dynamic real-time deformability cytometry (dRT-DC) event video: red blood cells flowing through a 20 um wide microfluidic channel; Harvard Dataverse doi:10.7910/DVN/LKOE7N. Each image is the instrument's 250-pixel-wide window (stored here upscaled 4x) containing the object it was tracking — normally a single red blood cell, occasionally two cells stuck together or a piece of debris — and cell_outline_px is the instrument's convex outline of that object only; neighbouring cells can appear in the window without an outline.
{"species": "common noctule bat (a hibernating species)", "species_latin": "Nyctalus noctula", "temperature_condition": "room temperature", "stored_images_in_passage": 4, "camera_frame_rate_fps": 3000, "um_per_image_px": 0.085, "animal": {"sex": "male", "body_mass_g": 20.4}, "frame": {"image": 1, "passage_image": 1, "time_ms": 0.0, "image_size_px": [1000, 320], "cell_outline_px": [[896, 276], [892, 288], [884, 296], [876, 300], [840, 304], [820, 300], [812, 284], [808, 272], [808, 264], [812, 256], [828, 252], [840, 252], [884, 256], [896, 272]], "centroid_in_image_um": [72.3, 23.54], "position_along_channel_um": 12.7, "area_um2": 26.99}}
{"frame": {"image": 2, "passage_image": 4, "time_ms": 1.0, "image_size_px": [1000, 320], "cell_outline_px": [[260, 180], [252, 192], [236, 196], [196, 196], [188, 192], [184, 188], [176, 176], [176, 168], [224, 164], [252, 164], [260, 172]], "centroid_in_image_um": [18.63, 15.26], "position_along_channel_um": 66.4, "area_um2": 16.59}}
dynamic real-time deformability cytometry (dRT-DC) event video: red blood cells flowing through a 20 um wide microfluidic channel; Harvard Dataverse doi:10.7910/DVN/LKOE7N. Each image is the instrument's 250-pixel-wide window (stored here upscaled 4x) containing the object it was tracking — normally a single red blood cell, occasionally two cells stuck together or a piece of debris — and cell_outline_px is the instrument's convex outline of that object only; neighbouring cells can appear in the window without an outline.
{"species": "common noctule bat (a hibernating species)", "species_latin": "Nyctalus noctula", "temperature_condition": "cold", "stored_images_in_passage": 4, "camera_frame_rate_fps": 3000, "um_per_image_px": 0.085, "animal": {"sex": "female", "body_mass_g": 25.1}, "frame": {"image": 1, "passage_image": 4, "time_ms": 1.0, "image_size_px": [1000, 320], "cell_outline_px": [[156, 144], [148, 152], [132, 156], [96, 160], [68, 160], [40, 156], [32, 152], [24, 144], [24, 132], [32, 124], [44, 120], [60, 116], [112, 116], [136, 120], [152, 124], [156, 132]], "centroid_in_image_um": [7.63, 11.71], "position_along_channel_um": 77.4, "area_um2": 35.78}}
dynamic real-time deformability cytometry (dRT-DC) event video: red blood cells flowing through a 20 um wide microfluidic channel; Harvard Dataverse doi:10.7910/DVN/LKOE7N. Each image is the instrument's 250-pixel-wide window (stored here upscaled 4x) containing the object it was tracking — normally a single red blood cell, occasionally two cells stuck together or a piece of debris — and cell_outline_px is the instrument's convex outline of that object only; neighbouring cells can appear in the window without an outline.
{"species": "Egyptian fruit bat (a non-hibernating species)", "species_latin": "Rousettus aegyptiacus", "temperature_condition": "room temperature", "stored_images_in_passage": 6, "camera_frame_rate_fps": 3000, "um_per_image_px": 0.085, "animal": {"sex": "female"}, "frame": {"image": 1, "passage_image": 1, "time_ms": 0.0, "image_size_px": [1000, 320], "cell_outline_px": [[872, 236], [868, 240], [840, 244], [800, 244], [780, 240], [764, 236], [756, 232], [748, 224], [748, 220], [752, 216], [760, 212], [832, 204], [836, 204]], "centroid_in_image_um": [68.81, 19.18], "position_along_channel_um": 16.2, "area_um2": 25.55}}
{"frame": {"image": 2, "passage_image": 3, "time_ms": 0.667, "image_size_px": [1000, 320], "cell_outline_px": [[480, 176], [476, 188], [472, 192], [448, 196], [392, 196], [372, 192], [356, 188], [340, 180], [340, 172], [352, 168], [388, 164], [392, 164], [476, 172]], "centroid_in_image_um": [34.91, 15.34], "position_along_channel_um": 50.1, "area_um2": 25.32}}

────────────────

Set down the listing above in full, please, exactly as it appears.

▸ **Solution for this problem**
dynamic real-time deformability cytometry (dRT-DC) event video: red blood cells flowing through a 20 um wide microfluidic channel; Harvard Dataverse doi:10.7910/DVN/LKOE7N. Each image is the instrument's 250-pixel-wide window (stored here upscaled 4x) containing the object it was tracking — normally a single red blood cell, occasionally two cells stuck together or a piece of debris — and cell_outline_px is the instrument's convex outline of that object only; neighbouring cells can appear in the window without an outline.
{"species": "common noctule bat (a hibernating species)", "species_latin": "Nyctalus noctula", "temperature_condition": "room temperature", "stored_images_in_passage": 4, "camera_frame_rate_fps": 3000, "um_per_image_px": 0.085, "animal": {"sex": "male", "body_mass_g": 20.4}, "frame": {"image": 1, "passage_image": 1, "time_ms": 0.0, "image_size_px": [1000, 320], "cell_outline_px": [[896, 276], [892, 288], [884, 296], [876, 300], [840, 304], [820, 300], [812, 284], [808, 272], [808, 264], [812, 256], [828, 252], [840, 252], [884, 256], [896, 272]], "centroid_in_image_um": [72.3, 23.54], "position_along_channel_um": 12.7, "area_um2": 26.99}}
{"frame": {"image": 2, "passage_image": 4, "time_ms": 1.0, "image_size_px": [1000, 320], "cell_outline_px": [[260, 180], [252, 192], [236, 196], [196, 196], [188, 192], [184, 188], [176, 176], [176, 168], [224, 164], [252, 164], [260, 172]], "centroid_in_image_um": [18.63, 15.26], "position_along_channel_um": 66.4, "area_um2": 16.59}}
dynamic real-time deformability cytometry (dRT-DC) event video: red blood cells flowing through a 20 um wide microfluidic channel; Harvard Dataverse doi:10.7910/DVN/LKOE7N. Each image is the instrument's 250-pixel-wide window (stored here upscaled 4x) containing the object it was tracking — normally a single red blood cell, occasionally two cells stuck together or a piece of debris — and cell_outline_px is the instrument's convex outline of that object only; neighbouring cells can appear in the window without an outline.
{"species": "common noctule bat (a hibernating species)", "species_latin": "Nyctalus noctula", "temperature_condition": "cold", "stored_images_in_passage": 4, "camera_frame_rate_fps": 3000, "um_per_image_px": 0.085, "animal": {"sex": "female", "body_mass_g": 25.1}, "frame": {"image": 1, "passage_image": 4, "time_ms": 1.0, "image_size_px": [1000, 320], "cell_outline_px": [[156, 144], [148, 152], [132, 156], [96, 160], [68, 160], [40, 156], [32, 152], [24, 144], [24, 132], [32, 124], [44, 120], [60, 116], [112, 116], [136, 120], [152, 124], [156, 132]], "centroid_in_image_um": [7.63, 11.71], "position_along_channel_um": 77.4, "area_um2": 35.78}}
dynamic real-time deformability cytometry (dRT-DC) event video: red blood cells flowing through a 20 um wide microfluidic channel; Harvard Dataverse doi:10.7910/DVN/LKOE7N. Each image is the instrument's 250-pixel-wide window (stored here upscaled 4x) containing the object it was tracking — normally a single red blood cell, occasionally two cells stuck together or a piece of debris — and cell_outline_px is the instrument's convex outline of that object only; neighbouring cells can appear in the window without an outline.
{"species": "Egyptian fruit bat (a non-hibernating species)", "species_latin": "Rousettus aegyptiacus", "temperature_condition": "room temperature", "stored_images_in_passage": 6, "camera_frame_rate_fps": 3000, "um_per_image_px": 0.085, "animal": {"sex": "female"}, "frame": {"image": 1, "passage_image": 1, "time_ms": 0.0, "image_size_px": [1000, 320], "cell_outline_px": [[872, 236], [868, 240], [840, 244], [800, 244], [780, 240], [764, 236], [756, 232], [748, 224], [748, 220], [752, 216], [760, 212], [832, 204], [836, 204]], "centroid_in_image_um": [68.81, 19.18], "position_along_channel_um": 16.2, "area_um2": 25.55}}
{"frame": {"image": 2, "passage_image": 3, "time_ms": 0.667, "image_size_px": [1000, 320], "cell_outline_px": [[480, 176], [476, 188], [472, 192], [448, 196], [392, 196], [372, 192], [356, 188], [340, 180], [340, 172], [352, 168], [388, 164], [392, 164], [476, 172]], "centroid_in_image_um": [34.91, 15.34], "position_along_channel_um": 50.1, "area_um2": 25.32}}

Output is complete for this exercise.